La réaction des universités n'est par ailleurs pas seulement scrutée de manière différente entre le camp démocrate et républicain. A l'intérieur même du Parti démocrate, des divergences notables émergent.
Sur le papier, la plupart des élus démocrates s'étant exprimés sur le sujet disent soutenir la liberté d'expression tout en condamnant fermement l'antisémitisme. Mais pour certains législateurs du parti, comme Jared Moskowitz, représentant des Etats-Unis pour la Floride qui s'est récemment rendu sur le campus de Columbia avec plusieurs autres législateurs de confession juive, "certains membres de son parti" minimisent la réalité.
"Il y a un déni de la part de mes amis de gauche (...) une opinion selon laquelle tout le monde est pacifique et il n'y a pas d'antisémitisme", a-t-il déclaré devant la presse.
Si l'élu n'a pas souhaité citer de nom, il s'est notamment disputé à ce sujet sur le réseau social X avec la représentante démocrate new-yorkaise Alexandria Ocasio-Cortez, connue pour ses positions très progressistes.
Quelles conséquences pour la présidentielle?
Pour la plupart des experts, la guerre entre Israël et le Hamas et les manifestations sur les campus américains mettent une fois de plus en exergue la fracture qui existe dans le parti, avec d'un côté des démocrates centristes et historiquement attachés au soutien à Israël, et de l'autre, une aile beaucoup plus à gauche et de moins en moins encline à supporter l'Etat hébreu coûte que coûte.

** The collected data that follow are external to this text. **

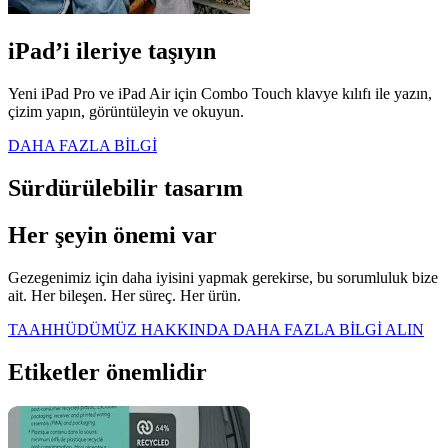
iPad’i ileriye taşıyın
Yeni iPad Pro ve iPad Air için Combo Touch klavye kılıfı ile yazın,
çizim yapın, görüntüleyin ve okuyun.
DAHA FAZLA BİLGİ
Sürdürülebilir tasarım
Her şeyin önemi var
Gezegenimiz için daha iyisini yapmak gerekirse, bu sorumluluk bize
ait. Her bileşen. Her süreç. Her ürün.
TAAHHÜDÜMÜZ HAKKINDA DAHA FAZLA BİLGİ ALIN
Etiketler önemlidir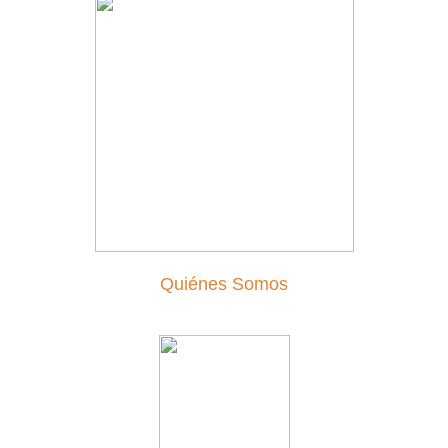
Quiénes Somos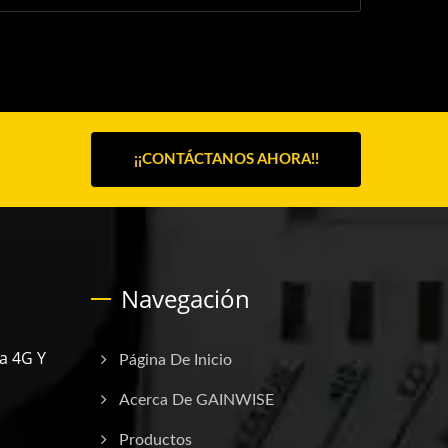
¡¡CONTÁCTANOS AHORA!!
Navegación
a 4G Y
Página De Inicio
Acerca De GAINWISE
Productos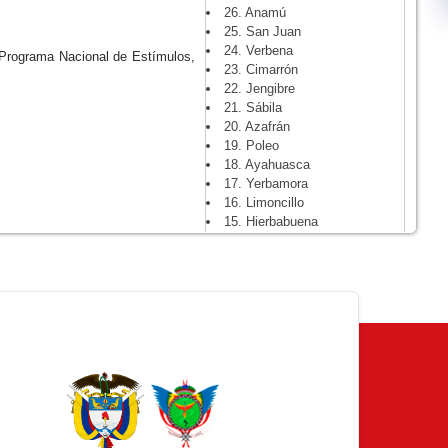
26. Anamú
25. San Juan
24. Verbena
 Programa Nacional de Estímulos,
23. Cimarrón
22. Jengibre
21. Sábila
20. Azafrán
19. Poleo
18. Ayahuasca
17. Yerbamora
16. Limoncillo
15. Hierbabuena
14. Escancel
13. Matarratón
12. Llantén
11. Marañón
10. Ortiga
9. Limón
8. Boldo
7. Malva
6. Verdolaga
5. Guayabo
4. Totumo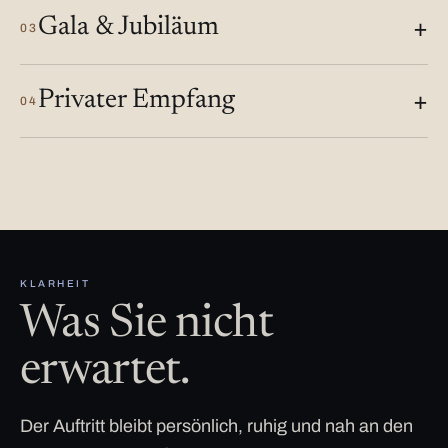
Gala & Jubiläum
03
Privater Empfang
04
KLARHEIT
Was Sie nicht
erwartet.
Der Auftritt bleibt persönlich, ruhig und nah an den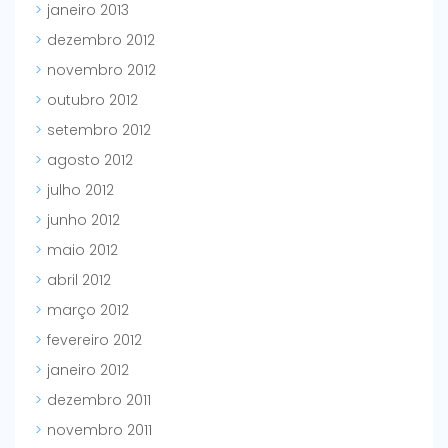
janeiro 2013
dezembro 2012
novembro 2012
outubro 2012
setembro 2012
agosto 2012
julho 2012
junho 2012
maio 2012
abril 2012
março 2012
fevereiro 2012
janeiro 2012
dezembro 2011
novembro 2011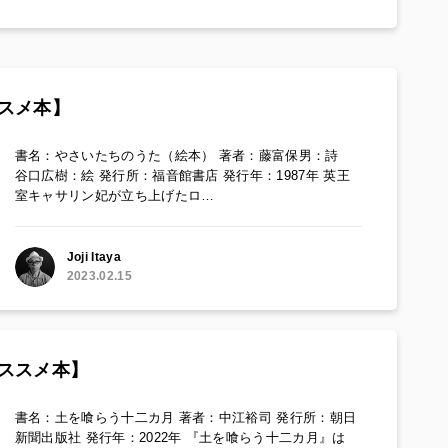
スメ本】
書名：やさいたちのうた（絵本） 著者：藤富保男：詩
谷口広樹：絵 発行所：福音館書店 発行年：1987年 英王
室キャサリン妃が立ち上げたロ…
Joji Itaya
2023.02.15
ススメ本】
書名：土を喰らう十二カ月 著者：中江裕司 発行所：朝日
新聞出版社 発行年：2022年 『土を喰らう十二カ月』は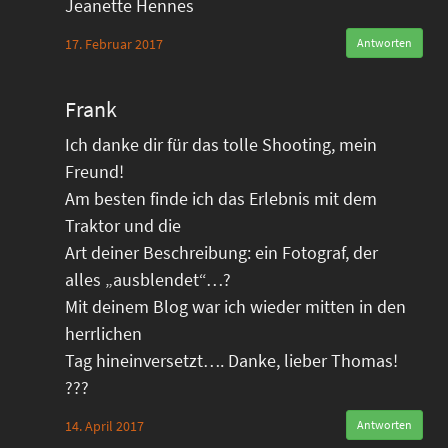
Jeanette Hennes
17. Februar 2017
Antworten
Frank
Ich danke dir für das tolle Shooting, mein
Freund!
Am besten finde ich das Erlebnis mit dem
Traktor und die
Art deiner Beschreibung: ein Fotograf, der
alles „ausblendet“…?
Mit deinem Blog war ich wieder mitten in den
herrlichen
Tag hineinversetzt…. Danke, lieber Thomas!
???
14. April 2017
Antworten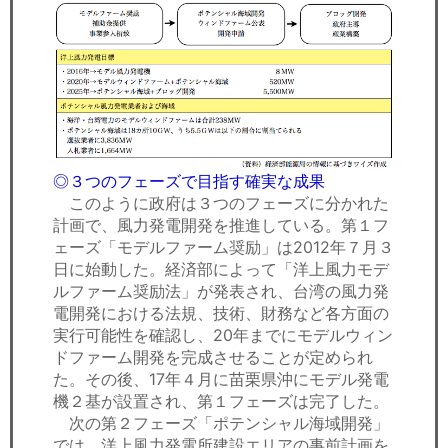
◎３つのフェーズで目指す確実な成果
このように政府は３つのフェーズに分かれた
計画で、風力発電開発を推進している。第１フ
ェーズ「モデルファーム奨励」は2012年７月３
日に始動した。経済部によって「洋上風力モデ
ルファーム奨励法」が発表され、台湾の風力発
電開発における法規、技術、財務など各方面の
実行可能性を確認し、20年までにモデルウィン
ドファーム開発を完成させることが定められ
た。その後、17年４月に苗栗県沖にモデル発電
機２基が設置され、第１フェーズは完了した。
次の第２フェーズ「ポテンシャル海域開発」
では、洋上風力発電所建設エリアの事前計画を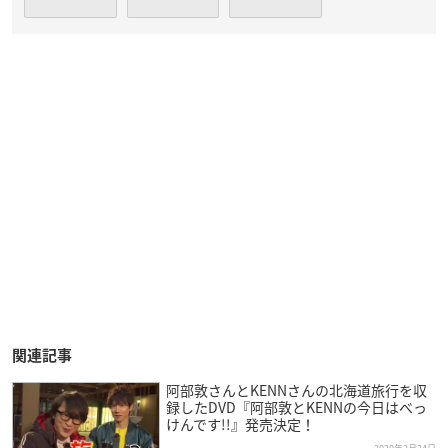
関連記事
阿部敦さんとKENNさんの北海道旅行を収
録したDVD『阿部敦とKENNの今日はべっ
けんです!!』発売決定！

Pour Joe Biden, il s'agit donc de jongler et de concilier son attachement politique historique au soutien d'Israël à l'hostilité croissante de son parti à l'égard de la guerre en cours à Gaza. Une hostilité qui a surgi avant le début des manifestations dans les campus, des démocrates du Congrès exhortant par exemple à plusieurs reprises cette année l'administration américaine à restreindre l'aide militaire apportée à Israël.
Diverses enquêtes d'opinions montrent également un changement de tendance chez les électeurs démocrates. Ainsi, dans un sondage de la fin du mois de mars réalisé par l'Université Quinnipiac (Connecticut), près de deux tiers des démocrates se déclarent "opposés à l'envoi d'une aide militaire supplémentaire à Israël". Un chiffre confirmé par un sondage national de CBS News/YouGov, où l'on apprend également que près de la moitié des sondés veulent voir le président américain pousser Israël à mettre complètement fin à son action militaire.
Pour les stratèges du parti, le risque n'est pas que des démocrates mécontents de l'attitude américaine vis-à-vis de la guerre à Gaza votent Donald Trump, mais plutôt qu'ils se tournent vers un candidat tiers ou s'abstiennent de voter. "Je pense que cela complique l'image de Biden auprès des jeunes", explique au magazine The Altantic Ben Tulchin, qui était le principal sondeur des deux campagnes présidentielles du sénateur Bernie Sanders.
Interrogé dans le New York Times, Steve Israel, ancien représentant de l'Etat de New York qui a dirigé le Comité de campagne démocrate pour le Congrès, estime toutefois que le temps pourrait calmer les choses. "Les campus se vident généralement en été, l'énergie sur ce sujet risque de se dissiper (...) La question sera de savoir si elle reviendra à l'automne (...) et la réponse à cette question n’est pas ici, mais au Moyen-Orient", analyse-t-il.